• [TEKS LATIHAN]:
⟨
Putra Daerah Kotawaringin Barat Raih Gelar Doktor Cum Laude, Cetak Rekor Lulusan Termuda dan Tercepat Program Doktor Hukum UNDIP
SEMARANG – Prestasi membanggakan kembali ditorehkan putra daerah Kalimantan Tengah. Gusti Muhammad Andre Putra, dosen Fakultas Hukum Universitas Antakusuma asal Kabupaten Kotawaringin Barat (Kobar), berhasil meraih gelar Doktor Ilmu Hukum dari Fakultas Hukum Universitas Diponegoro (UNDIP) dengan predikat Cum Laude dan Indeks Prestasi Kumulatif (IPK) 3,96.
Pencapaian tersebut menjadi semakin istimewa karena Andre tercatat sebagai lulusan termuda sekaligus tercepat dalam sejarah Program Doktor Ilmu Hukum Universitas Diponegoro, dengan masa studi hanya 2 tahun 11 bulan. Gelar doktor itu diraih setelah ia sukses mempertahankan disertasinya dalam Ujian Terbuka Promosi Doktor yang digelar di Fakultas Hukum UNDIP, Semarang, Senin (3/8/2026).
Dalam sidang promosi tersebut, Andre mempresentasikan disertasi berjudul “Rekonstruksi Pemaknaan Asas Legalitas Materiil dalam KUHP Nasional Berdasarkan Prinsip Keseimbangan Religius.” Penelitian tersebut mengkaji konsep asas legalitas materiil dalam KUHP Nasional dengan menempatkan prinsip keseimbangan religius sebagai salah satu landasan penting dalam pembentukan dan penerapan hukum pidana di Indonesia.
Melalui kajiannya, Andre menawarkan perspektif hukum pidana yang tidak hanya berorientasi pada kepastian hukum, tetapi juga memperhatikan aspek keadilan, kemanfaatan, serta nilai-nilai Ketuhanan dalam kehidupan bermasyarakat.
Ujian promosi doktor tersebut dipimpin oleh Prof. Dr. Retno Saraswati, S.H., M.Hum. selaku Ketua Majelis Sidang, didampingi Prof. Dr. Sukirno, S.H., M.S. sebagai Sekretaris Sidang. Sementara itu, dewan penguji terdiri dari Prof. Dr. Marcus Priyo Gunarto, S.H., M.Hum. dari Fakultas Hukum Universitas Gadjah Mada sebagai penguji eksternal, Prof. Dr. Pujiyono, S.H., M.Hum., serta Dr. Umi Rozah, S.H., M.Hum.
⟩
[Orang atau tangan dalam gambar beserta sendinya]
⟨
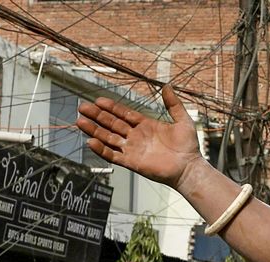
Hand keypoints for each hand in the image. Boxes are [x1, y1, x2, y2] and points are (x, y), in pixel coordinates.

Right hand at [76, 84, 203, 187]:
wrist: (189, 168)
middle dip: (97, 116)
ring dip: (94, 130)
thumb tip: (167, 85)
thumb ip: (173, 104)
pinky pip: (113, 156)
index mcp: (145, 125)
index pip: (123, 114)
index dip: (111, 107)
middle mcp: (136, 136)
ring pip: (109, 138)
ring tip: (80, 122)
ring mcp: (133, 149)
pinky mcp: (132, 162)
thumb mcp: (182, 120)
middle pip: (112, 124)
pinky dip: (102, 150)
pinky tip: (91, 142)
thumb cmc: (188, 146)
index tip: (98, 100)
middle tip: (82, 107)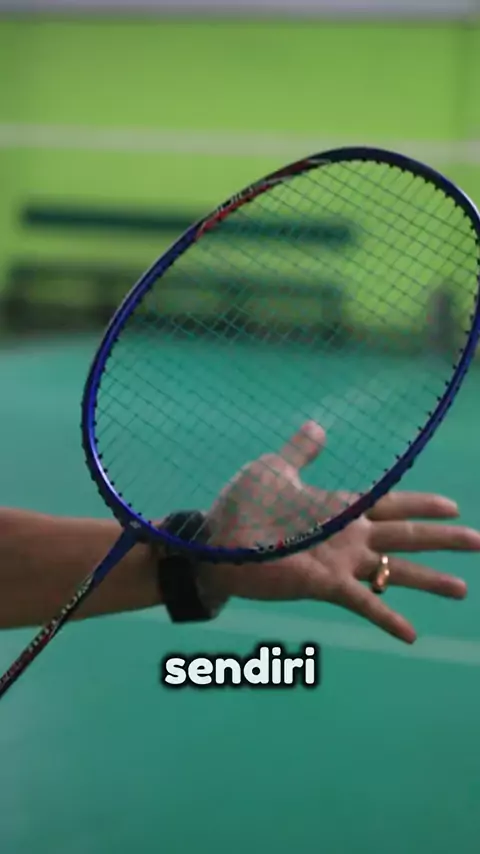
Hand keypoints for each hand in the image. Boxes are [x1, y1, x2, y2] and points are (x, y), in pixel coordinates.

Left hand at [205, 422, 479, 642]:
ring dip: (430, 580)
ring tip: (463, 590)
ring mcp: (340, 562)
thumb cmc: (241, 505)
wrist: (216, 543)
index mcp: (339, 507)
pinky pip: (366, 602)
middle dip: (444, 539)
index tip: (453, 506)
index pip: (391, 504)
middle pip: (407, 536)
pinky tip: (413, 634)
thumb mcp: (275, 468)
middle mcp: (348, 536)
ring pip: (397, 571)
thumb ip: (301, 450)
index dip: (422, 504)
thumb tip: (317, 426)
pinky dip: (389, 618)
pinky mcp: (326, 584)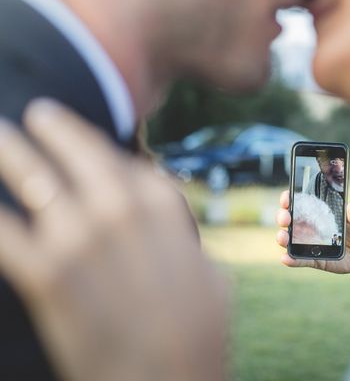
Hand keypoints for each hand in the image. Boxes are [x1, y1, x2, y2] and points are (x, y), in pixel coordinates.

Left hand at [0, 100, 226, 380]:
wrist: (171, 378)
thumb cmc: (199, 332)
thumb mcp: (210, 272)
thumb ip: (184, 246)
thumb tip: (175, 239)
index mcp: (163, 204)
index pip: (125, 159)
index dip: (100, 149)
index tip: (85, 142)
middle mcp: (120, 207)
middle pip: (77, 151)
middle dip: (54, 127)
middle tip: (38, 113)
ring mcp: (80, 237)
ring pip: (33, 177)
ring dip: (10, 150)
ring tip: (0, 134)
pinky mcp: (45, 274)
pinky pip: (4, 230)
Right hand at [276, 190, 349, 273]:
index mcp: (319, 210)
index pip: (299, 201)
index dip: (289, 198)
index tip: (286, 198)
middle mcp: (310, 225)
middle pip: (289, 219)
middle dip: (282, 217)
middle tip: (285, 218)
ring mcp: (311, 242)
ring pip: (290, 240)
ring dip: (283, 238)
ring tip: (283, 238)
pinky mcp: (316, 259)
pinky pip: (300, 260)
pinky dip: (291, 260)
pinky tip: (286, 258)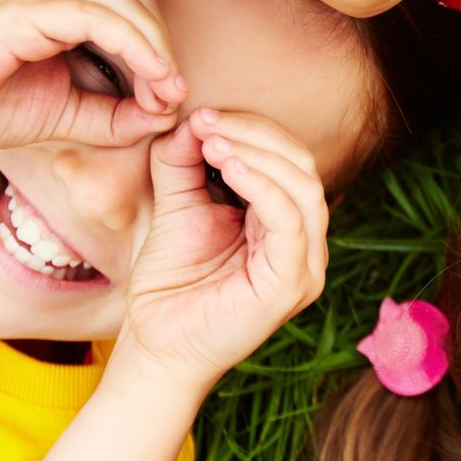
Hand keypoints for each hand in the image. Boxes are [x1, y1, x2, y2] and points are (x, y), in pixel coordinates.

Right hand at [0, 0, 184, 148]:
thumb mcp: (61, 115)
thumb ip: (111, 116)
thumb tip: (165, 116)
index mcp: (52, 0)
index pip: (127, 6)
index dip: (158, 48)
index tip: (170, 97)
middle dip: (163, 45)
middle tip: (174, 93)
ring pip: (121, 0)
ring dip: (155, 47)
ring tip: (168, 89)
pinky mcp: (21, 7)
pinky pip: (95, 16)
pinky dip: (133, 46)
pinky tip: (149, 78)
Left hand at [115, 111, 329, 391]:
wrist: (155, 345)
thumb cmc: (170, 284)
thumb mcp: (176, 206)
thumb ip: (183, 162)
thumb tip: (191, 119)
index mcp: (284, 223)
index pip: (287, 159)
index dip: (251, 128)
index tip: (202, 115)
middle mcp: (304, 243)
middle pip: (301, 166)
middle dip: (255, 134)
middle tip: (207, 121)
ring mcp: (305, 265)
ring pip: (303, 189)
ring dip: (258, 154)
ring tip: (214, 142)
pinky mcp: (292, 284)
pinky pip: (290, 223)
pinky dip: (263, 187)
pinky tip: (229, 167)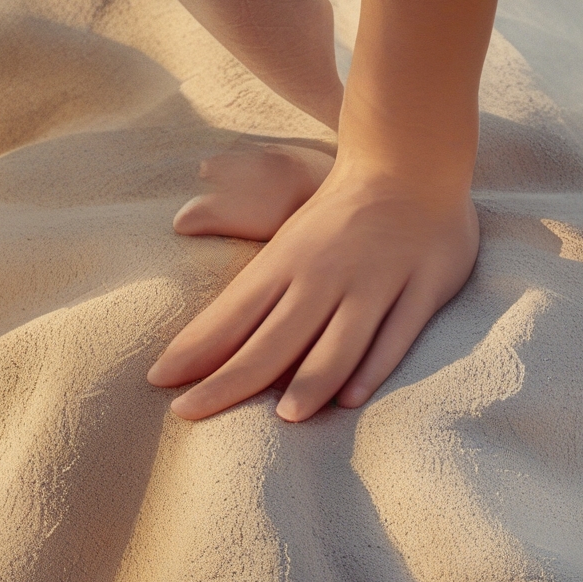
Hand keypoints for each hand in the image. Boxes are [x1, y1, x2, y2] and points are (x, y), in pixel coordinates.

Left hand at [147, 163, 478, 420]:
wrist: (407, 163)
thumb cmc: (336, 218)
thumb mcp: (286, 244)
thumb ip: (250, 295)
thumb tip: (190, 332)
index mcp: (286, 261)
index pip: (231, 314)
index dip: (194, 350)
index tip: (159, 382)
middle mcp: (325, 274)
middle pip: (273, 339)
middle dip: (229, 380)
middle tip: (190, 413)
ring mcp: (376, 280)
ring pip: (338, 342)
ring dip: (310, 379)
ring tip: (285, 418)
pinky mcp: (423, 286)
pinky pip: (397, 334)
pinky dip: (373, 367)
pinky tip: (352, 397)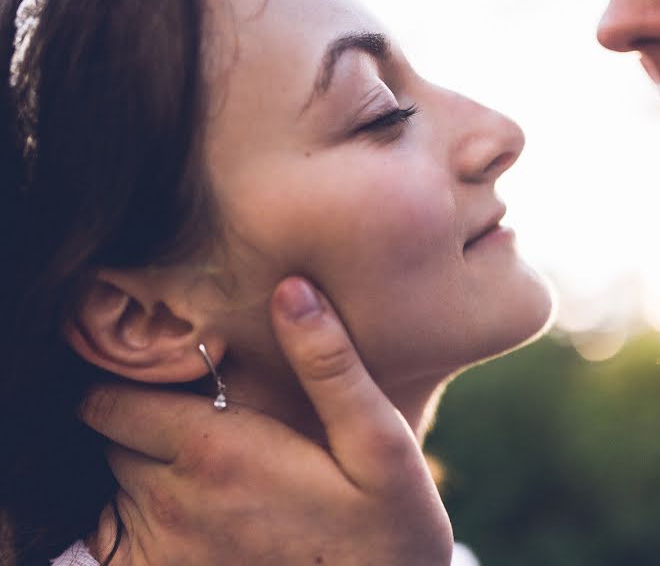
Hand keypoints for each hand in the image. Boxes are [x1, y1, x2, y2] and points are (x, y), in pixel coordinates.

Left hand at [80, 277, 452, 565]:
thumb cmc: (387, 526)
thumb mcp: (379, 440)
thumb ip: (330, 364)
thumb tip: (291, 286)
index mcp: (215, 451)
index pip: (106, 399)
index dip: (128, 379)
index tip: (168, 374)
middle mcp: (172, 504)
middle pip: (111, 440)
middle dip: (141, 421)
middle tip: (199, 416)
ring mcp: (164, 554)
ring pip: (114, 488)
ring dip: (143, 470)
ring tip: (211, 467)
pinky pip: (114, 546)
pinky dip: (136, 523)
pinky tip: (198, 515)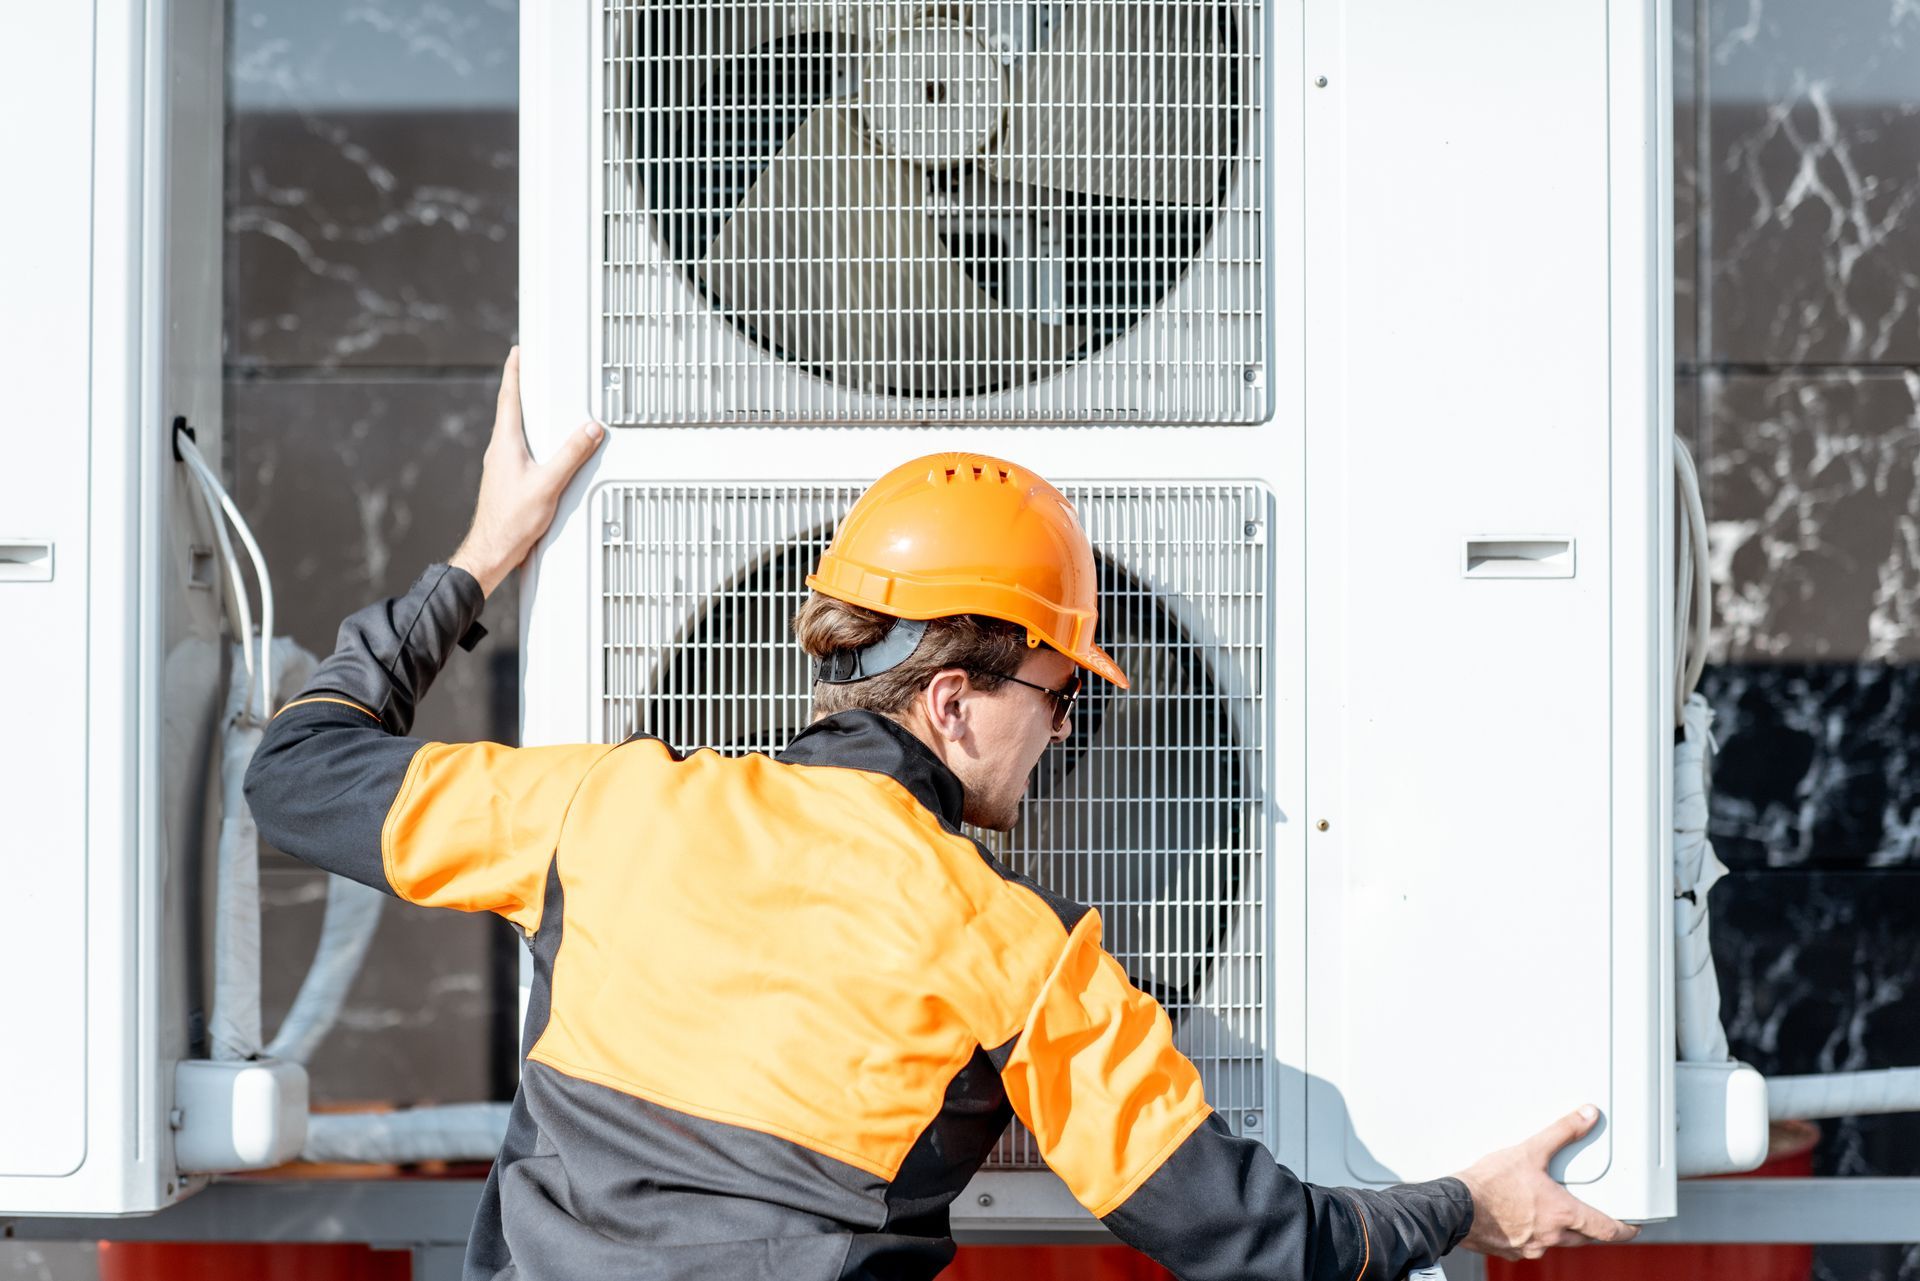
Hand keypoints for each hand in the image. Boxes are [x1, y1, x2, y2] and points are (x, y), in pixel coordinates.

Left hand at [451, 347, 604, 597]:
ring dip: (526, 413)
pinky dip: (531, 438)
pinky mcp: (507, 480)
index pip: (509, 398)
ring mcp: (501, 466)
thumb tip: (589, 429)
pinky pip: (520, 450)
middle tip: (530, 368)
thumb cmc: (511, 521)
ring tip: (540, 402)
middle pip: (511, 410)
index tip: (518, 352)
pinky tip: (543, 448)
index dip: (514, 372)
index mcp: (505, 444)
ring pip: (514, 430)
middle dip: (521, 387)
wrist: (491, 551)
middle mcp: (500, 451)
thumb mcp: (548, 485)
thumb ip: (571, 455)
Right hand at [1452, 1106, 1639, 1260]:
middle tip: (1592, 1216)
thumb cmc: (1490, 1184)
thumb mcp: (1529, 1151)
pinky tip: (1519, 1218)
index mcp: (1562, 1213)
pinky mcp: (1512, 1251)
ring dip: (1560, 1231)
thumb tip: (1587, 1116)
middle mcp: (1552, 1236)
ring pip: (1557, 1243)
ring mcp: (1532, 1247)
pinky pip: (1531, 1246)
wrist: (1456, 1208)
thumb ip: (1561, 1133)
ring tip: (1548, 1211)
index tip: (1632, 1227)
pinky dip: (1532, 1234)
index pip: (1607, 1229)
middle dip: (1591, 1228)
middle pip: (1584, 1238)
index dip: (1624, 1229)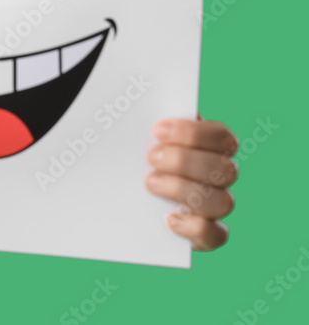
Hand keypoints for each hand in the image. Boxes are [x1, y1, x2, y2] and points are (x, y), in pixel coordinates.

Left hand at [145, 112, 238, 250]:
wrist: (123, 195)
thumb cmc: (136, 156)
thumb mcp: (141, 138)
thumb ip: (151, 129)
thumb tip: (142, 112)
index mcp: (211, 147)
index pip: (222, 137)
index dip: (194, 133)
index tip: (159, 130)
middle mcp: (219, 176)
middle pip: (225, 170)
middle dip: (185, 162)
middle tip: (152, 157)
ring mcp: (215, 206)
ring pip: (223, 202)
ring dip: (185, 191)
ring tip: (151, 183)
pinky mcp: (206, 233)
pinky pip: (216, 235)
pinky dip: (194, 228)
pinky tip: (167, 218)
⟩
• [TUGAS A]:
Menurut teks latihan, berapa lama masa studi Andre di Program Doktor Ilmu Hukum UNDIP?
• [TUGAS B]:
Teruskan teks latihan tentang gelar doktor Andre, mulai sesudah kalimat terakhirnya.

• [JAWABAN TUGAS A]:
Masa studinya hanya 2 tahun 11 bulan.

• [JAWABAN TUGAS B]:
Selama menempuh pendidikan doktoral, Andre mendapat bimbingan dari Prof. Barda Nawawi Arief, S.H. sebagai promotor dan Dr. R.B. Sularto, S.H., M.Hum. sebagai ko-promotor. Kehadiran para akademisi senior dan penguji eksternal dari Universitas Gadjah Mada menunjukkan tingginya perhatian terhadap penelitian yang mengangkat pengembangan hukum pidana nasional berbasis nilai keadilan dan Ketuhanan tersebut.
Dalam sambutannya, Prof. Dr. Retno Saraswati menyampaikan bahwa capaian Andre menjadi catatan tersendiri dalam sejarah Program Doktor Ilmu Hukum UNDIP. Selain menyelesaikan studi dalam waktu tercepat, ia juga berhasil mempertahankan prestasi akademik dengan meraih predikat Cum Laude dan IPK hampir sempurna.
Menanggapi keberhasilannya, Gusti Muhammad Andre mengaku bersyukur atas pencapaian yang diraihnya. Menurutnya, keberhasilan tersebut tidak terlepas dari doa orang tua, keluarga, bimbingan para guru, serta dukungan berbagai pihak selama proses pendidikan.
Ia juga mengungkapkan bahwa salah satu pengalaman yang paling berkesan selama menempuh studi doktoral adalah amanah yang diberikan promotornya untuk terus mengembangkan keilmuan hukum pidana yang berlandaskan nilai-nilai Ketuhanan.
Prestasi yang diraih Gusti Muhammad Andre tidak hanya menjadi kebanggaan bagi lingkungan akademik, tetapi juga bagi masyarakat Kabupaten Kotawaringin Barat dan Kalimantan Tengah. Capaian tersebut diharapkan dapat menjadi inspirasi bagi generasi muda daerah untuk terus mengembangkan kapasitas diri, menempuh pendidikan setinggi mungkin, serta berkontribusi dalam pembangunan bangsa melalui ilmu pengetahuan dan karya nyata.